Task statement: Where does the string "ankle" occur in the records? Copy each line that holds it.

Keypoint text descriptions
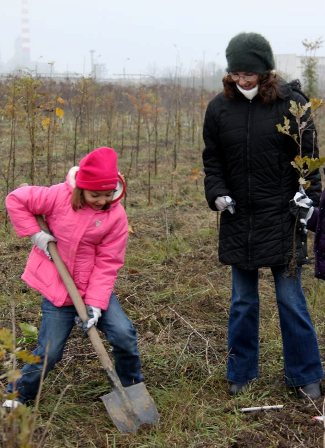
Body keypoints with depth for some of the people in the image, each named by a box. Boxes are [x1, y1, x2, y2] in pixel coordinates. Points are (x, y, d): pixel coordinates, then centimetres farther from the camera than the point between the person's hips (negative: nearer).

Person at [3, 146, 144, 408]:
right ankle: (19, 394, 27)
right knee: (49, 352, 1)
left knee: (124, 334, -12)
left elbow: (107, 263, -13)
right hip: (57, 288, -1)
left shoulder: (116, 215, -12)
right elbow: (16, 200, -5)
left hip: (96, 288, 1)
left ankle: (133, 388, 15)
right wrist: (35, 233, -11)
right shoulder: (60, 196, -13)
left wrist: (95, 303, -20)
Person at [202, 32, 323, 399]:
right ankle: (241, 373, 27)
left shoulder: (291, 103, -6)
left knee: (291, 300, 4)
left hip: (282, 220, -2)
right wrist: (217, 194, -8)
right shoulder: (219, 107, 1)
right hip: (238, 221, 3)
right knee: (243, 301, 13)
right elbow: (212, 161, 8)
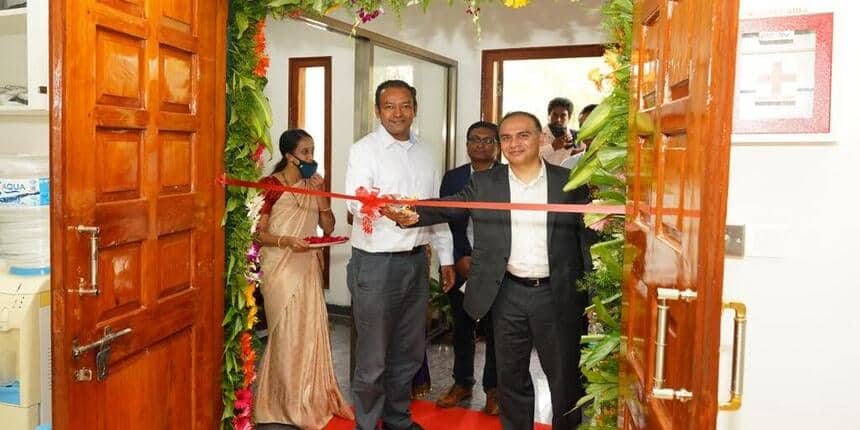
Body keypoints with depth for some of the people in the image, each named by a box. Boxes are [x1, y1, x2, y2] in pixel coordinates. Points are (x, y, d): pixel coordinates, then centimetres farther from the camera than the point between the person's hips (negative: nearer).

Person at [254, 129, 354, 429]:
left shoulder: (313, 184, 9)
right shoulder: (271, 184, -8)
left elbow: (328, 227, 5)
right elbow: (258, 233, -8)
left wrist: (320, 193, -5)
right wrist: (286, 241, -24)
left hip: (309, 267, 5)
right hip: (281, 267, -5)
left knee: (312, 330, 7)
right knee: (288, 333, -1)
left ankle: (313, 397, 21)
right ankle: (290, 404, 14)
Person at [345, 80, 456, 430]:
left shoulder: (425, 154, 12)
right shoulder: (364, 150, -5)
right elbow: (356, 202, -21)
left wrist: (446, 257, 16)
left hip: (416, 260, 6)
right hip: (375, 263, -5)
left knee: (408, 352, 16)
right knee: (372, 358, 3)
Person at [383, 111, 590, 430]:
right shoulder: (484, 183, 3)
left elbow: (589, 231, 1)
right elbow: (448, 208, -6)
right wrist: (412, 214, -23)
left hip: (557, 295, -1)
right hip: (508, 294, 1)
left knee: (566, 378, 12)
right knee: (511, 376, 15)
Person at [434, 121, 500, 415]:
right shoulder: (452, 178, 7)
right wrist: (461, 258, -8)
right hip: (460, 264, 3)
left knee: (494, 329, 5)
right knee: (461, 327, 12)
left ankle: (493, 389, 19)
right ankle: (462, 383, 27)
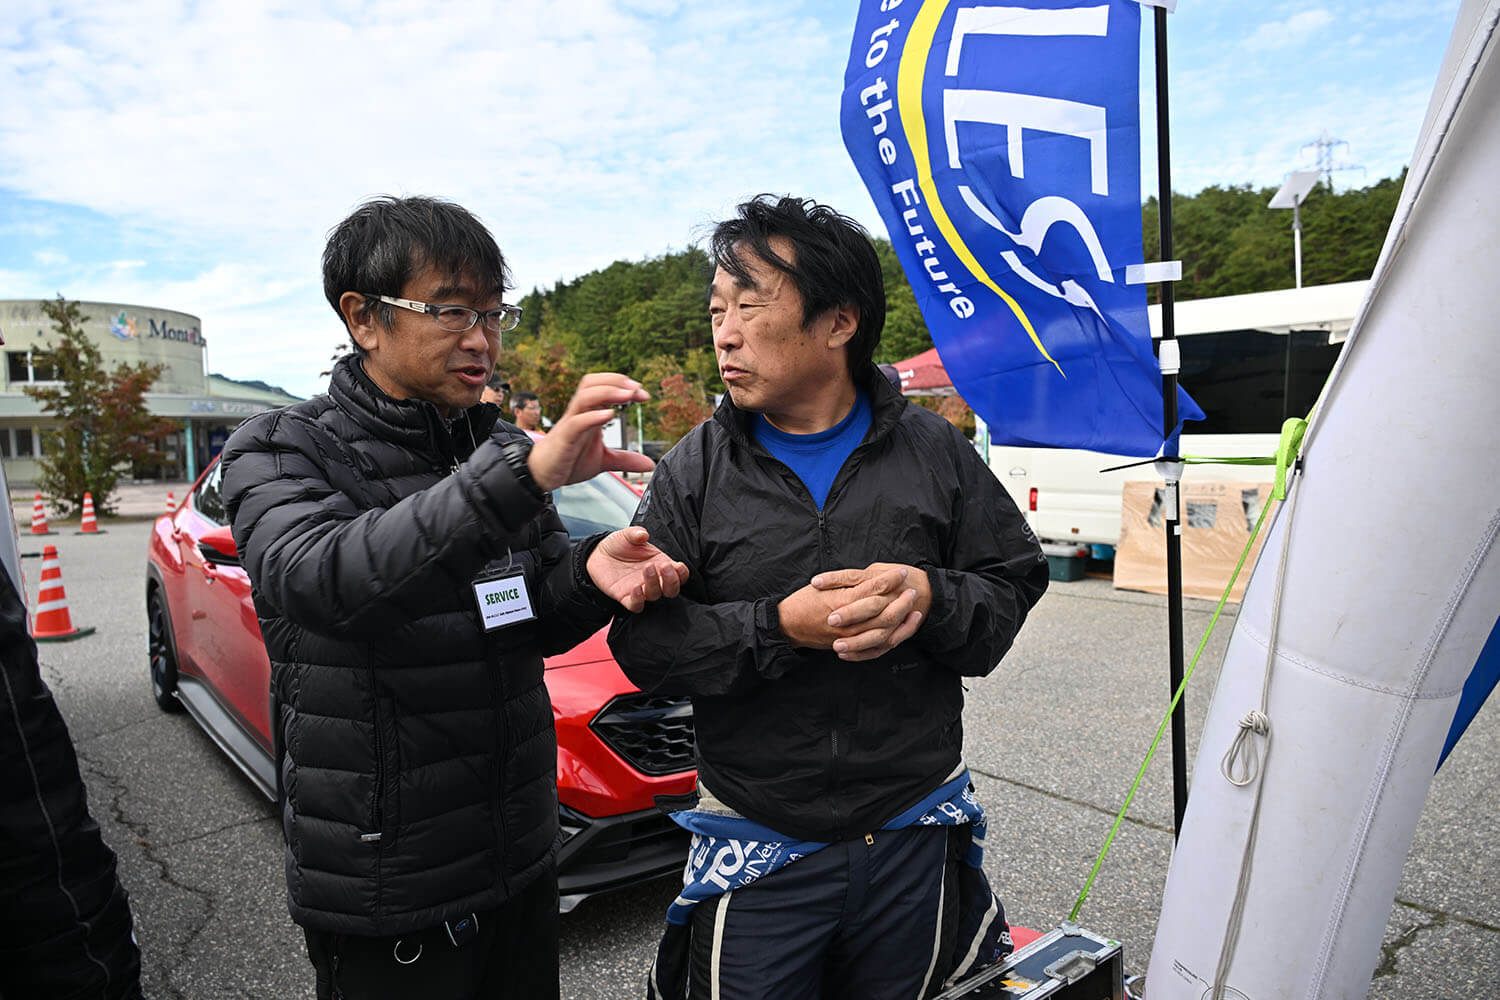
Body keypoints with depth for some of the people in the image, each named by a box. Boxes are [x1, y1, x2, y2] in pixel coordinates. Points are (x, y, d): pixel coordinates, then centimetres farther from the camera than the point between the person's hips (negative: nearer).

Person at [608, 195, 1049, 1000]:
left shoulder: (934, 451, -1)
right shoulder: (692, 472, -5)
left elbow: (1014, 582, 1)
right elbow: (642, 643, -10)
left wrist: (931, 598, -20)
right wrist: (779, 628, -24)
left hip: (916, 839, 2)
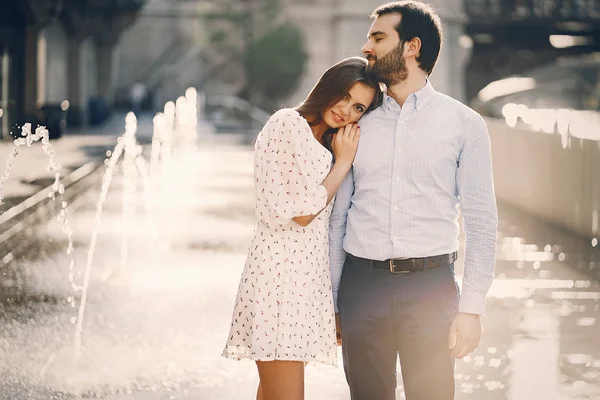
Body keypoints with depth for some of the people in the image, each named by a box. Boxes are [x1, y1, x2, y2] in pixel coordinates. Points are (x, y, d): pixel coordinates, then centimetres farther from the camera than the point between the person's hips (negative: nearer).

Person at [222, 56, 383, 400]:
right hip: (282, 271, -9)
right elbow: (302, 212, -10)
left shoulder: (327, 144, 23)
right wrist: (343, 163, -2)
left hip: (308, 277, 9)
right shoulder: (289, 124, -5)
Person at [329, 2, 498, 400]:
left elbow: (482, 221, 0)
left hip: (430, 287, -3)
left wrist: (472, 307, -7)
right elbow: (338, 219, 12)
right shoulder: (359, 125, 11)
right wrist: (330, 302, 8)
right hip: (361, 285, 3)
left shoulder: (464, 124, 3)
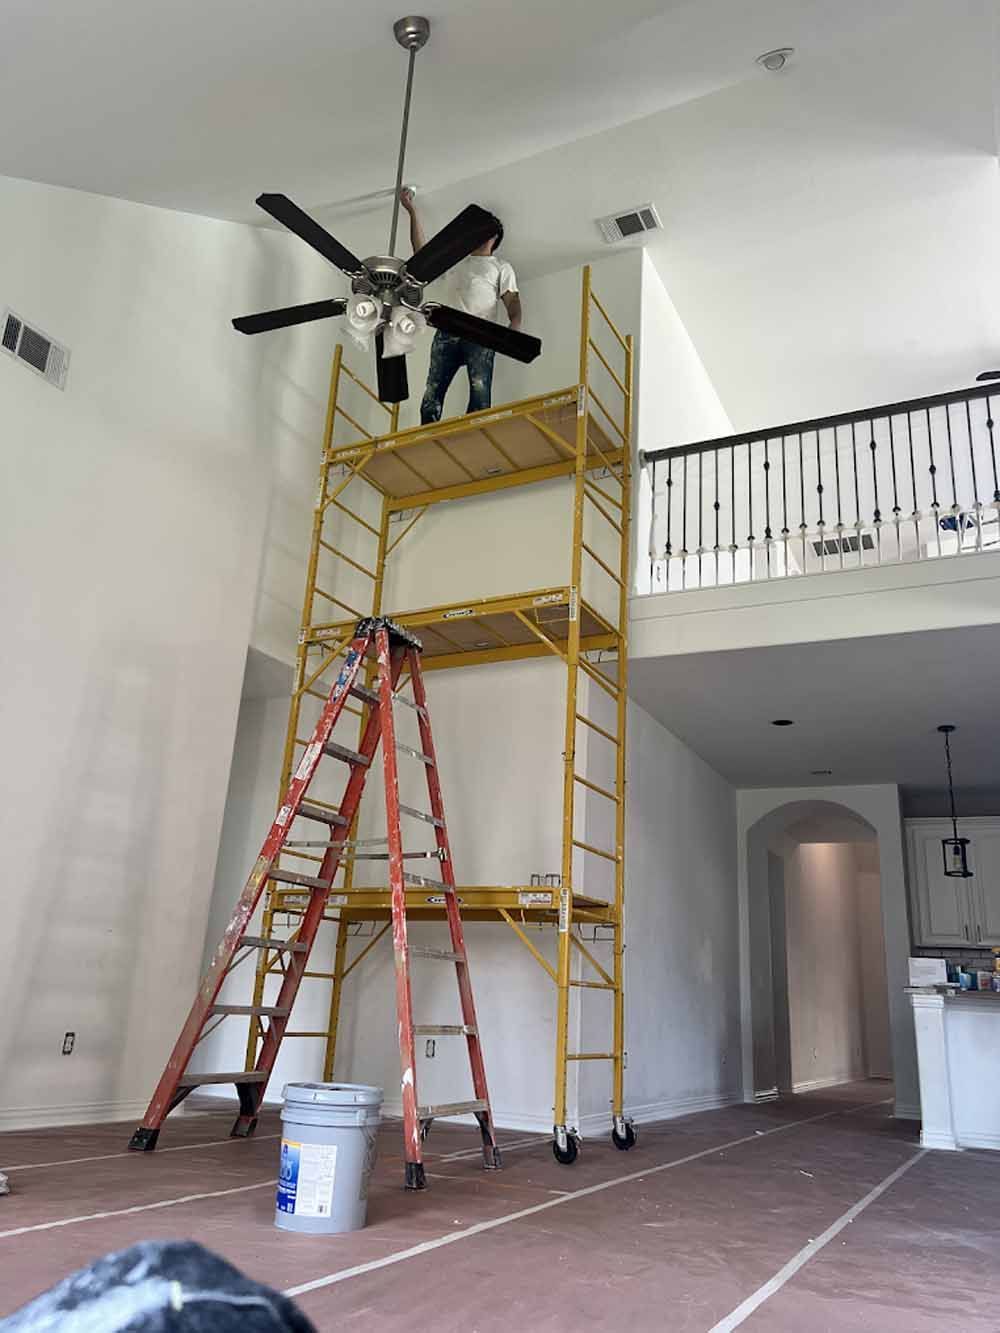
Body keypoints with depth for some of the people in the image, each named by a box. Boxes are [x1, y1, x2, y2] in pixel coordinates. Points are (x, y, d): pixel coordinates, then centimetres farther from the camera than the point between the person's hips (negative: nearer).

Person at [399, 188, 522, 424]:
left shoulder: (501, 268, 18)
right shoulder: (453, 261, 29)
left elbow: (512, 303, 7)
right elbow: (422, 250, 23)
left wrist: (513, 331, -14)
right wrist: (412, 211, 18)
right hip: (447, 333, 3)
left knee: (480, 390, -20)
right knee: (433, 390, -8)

Solution:
right ankle: (19, 394, 27)
left ankle: (133, 388, 15)
right ankle: (241, 373, 27)
left ankle: (313, 397, 21)
right ankle: (290, 404, 14)
left ankle: (493, 389, 19)
right ankle: (462, 383, 27)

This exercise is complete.